• How to complete this task
Write only the number of lines in the entries below that contain the string "when".

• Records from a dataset
Content starts
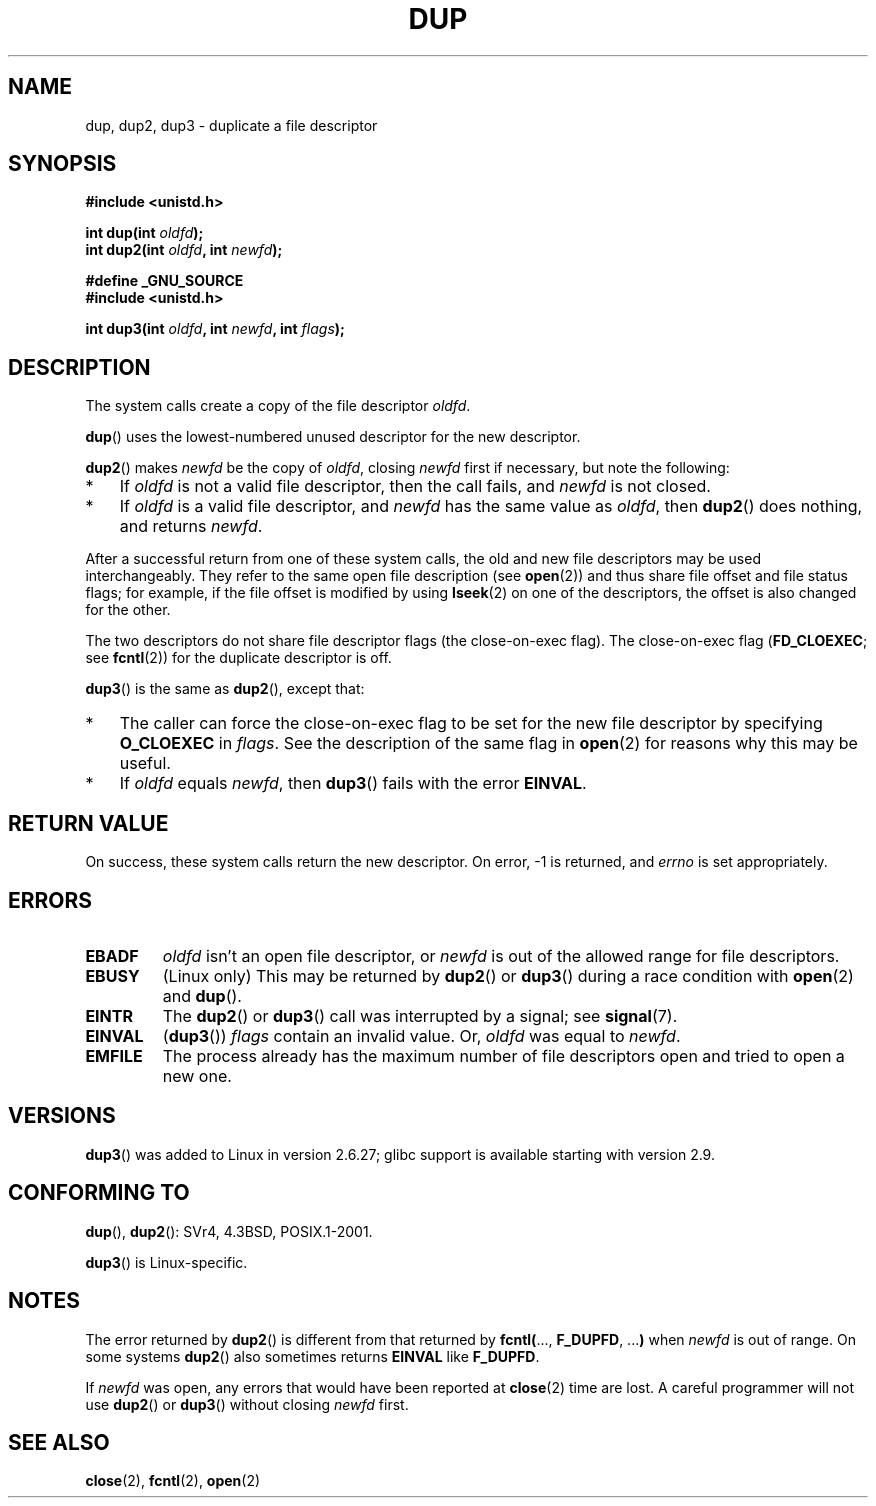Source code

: .\" Hey Emacs! This file is -*- nroff -*- source.
.\"
.\" This manpage is Copyright (C) 1992 Drew Eckhardt;
.\" and Copyright (C) 1993 Michael Haardt, Ian Jackson.
.\" and Copyright (C) 2005, 2008 Michael Kerrisk <mtk.manpages@gmail.com>
.\"
.\" Permission is granted to make and distribute verbatim copies of this
.\" manual provided the copyright notice and this permission notice are
.\" preserved on all copies.
.\"
.\" Permission is granted to copy and distribute modified versions of this
.\" manual under the conditions for verbatim copying, provided that the
.\" entire resulting derived work is distributed under the terms of a
.\" permission notice identical to this one.
.\"
.\" Since the Linux kernel and libraries are constantly changing, this
.\" manual page may be incorrect or out-of-date.  The author(s) assume no
.\" responsibility for errors or omissions, or for damages resulting from
.\" the use of the information contained herein.  The author(s) may not
.\" have taken the same level of care in the production of this manual,
.\" which is licensed free of charge, as they might when working
.\" professionally.
.\"
.\" Formatted or processed versions of this manual, if unaccompanied by
.\" the source, must acknowledge the copyright and authors of this work.
.\"
.\" Modified 1993-07-21, Rik Faith <faith@cs.unc.edu>
.\" Modified 1994-08-21, Michael Chastain <mec@shell.portal.com>:
.\"   Fixed typoes.
.\" Modified 1997-01-31, Eric S. Raymond <esr@thyrsus.com>
.\" Modified 2002-09-28, aeb
.\" 2009-01-12, mtk, reordered text in DESCRIPTION and added some
.\"     details for dup2().
.\" 2008-10-09, mtk: add description of dup3()
.\"
.TH DUP 2 2008-10-09 "Linux" "Linux Programmer's Manual"
.SH NAME
dup, dup2, dup3 \- duplicate a file descriptor
.SH SYNOPSIS
.nf
.B #include <unistd.h>
.sp
.BI "int dup(int " oldfd );
.BI "int dup2(int " oldfd ", int " newfd );
.sp
.B #define _GNU_SOURCE
.B #include <unistd.h>
.sp
.BI "int dup3(int " oldfd ", int " newfd ", int " flags );
.fi
.SH DESCRIPTION
The system calls create a copy of the file descriptor
.IR oldfd .

.BR dup ()
uses the lowest-numbered unused descriptor for the new descriptor.

.BR dup2 ()
.RI "makes " newfd " be the copy of " oldfd ", closing " newfd
first if necessary, but note the following:
.IP * 3
If
.I oldfd
is not a valid file descriptor, then the call fails, and
.I newfd
is not closed.
.IP *
If
.I oldfd
is a valid file descriptor, and
.I newfd
has the same value as
.IR oldfd ,
then
.BR dup2 ()
does nothing, and returns
.IR newfd .
.PP
After a successful return from one of these system calls,
the old and new file descriptors may be used interchangeably.
They refer to the same open file description (see
.BR open (2))
and thus share file offset and file status flags;
for example, if the file offset is modified by using
.BR lseek (2)
on one of the descriptors, the offset is also changed for the other.

The two descriptors do not share file descriptor flags
(the close-on-exec flag).
The close-on-exec flag
.RB ( FD_CLOEXEC ;
see
.BR fcntl (2))
for the duplicate descriptor is off.

.BR dup3 ()
is the same as
.BR dup2 (),
except that:
.IP * 3
The caller can force the close-on-exec flag to be set
for the new file descriptor by specifying
.BR O_CLOEXEC
in
.IR flags .
See the description of the same flag in
.BR open (2)
for reasons why this may be useful.
.IP *
.\" FIXME . To confirm with Al Viro that this was intended, and its rationale
If
.IR oldfd
equals
.IR newfd ,
then
.BR dup3 ()
fails with the error
.BR EINVAL .
.SH "RETURN VALUE"
On success, these system calls
return the new descriptor.
On error, \-1 is returned, and
.I errno
is set appropriately.
.SH ERRORS
.TP
.B EBADF
.I oldfd
isn't an open file descriptor, or
.I newfd
is out of the allowed range for file descriptors.
.TP
.B EBUSY
(Linux only) This may be returned by
.BR dup2 ()
or
.BR dup3 ()
during a race condition with
.BR open (2)
and
.BR dup ().
.TP
.B EINTR
The
.BR dup2 ()
or    
.BR dup3 ()
call was interrupted by a signal; see
.BR signal (7).
.TP
.B EINVAL
.RB ( dup3 ())
.I flags
contain an invalid value.
.\" FIXME . To confirm with Al Viro that this was intended, and its rationale
Or,
.I oldfd
was equal to
.IR newfd .
.TP
.B EMFILE
The process already has the maximum number of file
descriptors open and tried to open a new one.
.SH VERSIONS
.BR dup3 ()
was added to Linux in version 2.6.27;
glibc support is available starting with
version 2.9.
.SH "CONFORMING TO"
.BR dup (),
.BR dup2 ():
SVr4, 4.3BSD, POSIX.1-2001.

.BR dup3 ()
is Linux-specific.
.\" SVr4 documents additional
.\" EINTR and ENOLINK error conditions.  POSIX.1 adds EINTR.
.\" The EBUSY return is Linux-specific.
.SH NOTES
The error returned by
.BR dup2 ()
is different from that returned by
.BR fcntl( "..., " F_DUPFD ", ..." )
when
.I newfd
is out of range.
On some systems
.BR dup2 ()
also sometimes returns
.B EINVAL
like
.BR F_DUPFD .

If
.I newfd
was open, any errors that would have been reported at
.BR close (2)
time are lost.
A careful programmer will not use
.BR dup2 ()
or
.BR dup3 ()
without closing
.I newfd
first.
.SH "SEE ALSO"
.BR close (2),
.BR fcntl (2),
.BR open (2)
Content ends
• Task output
2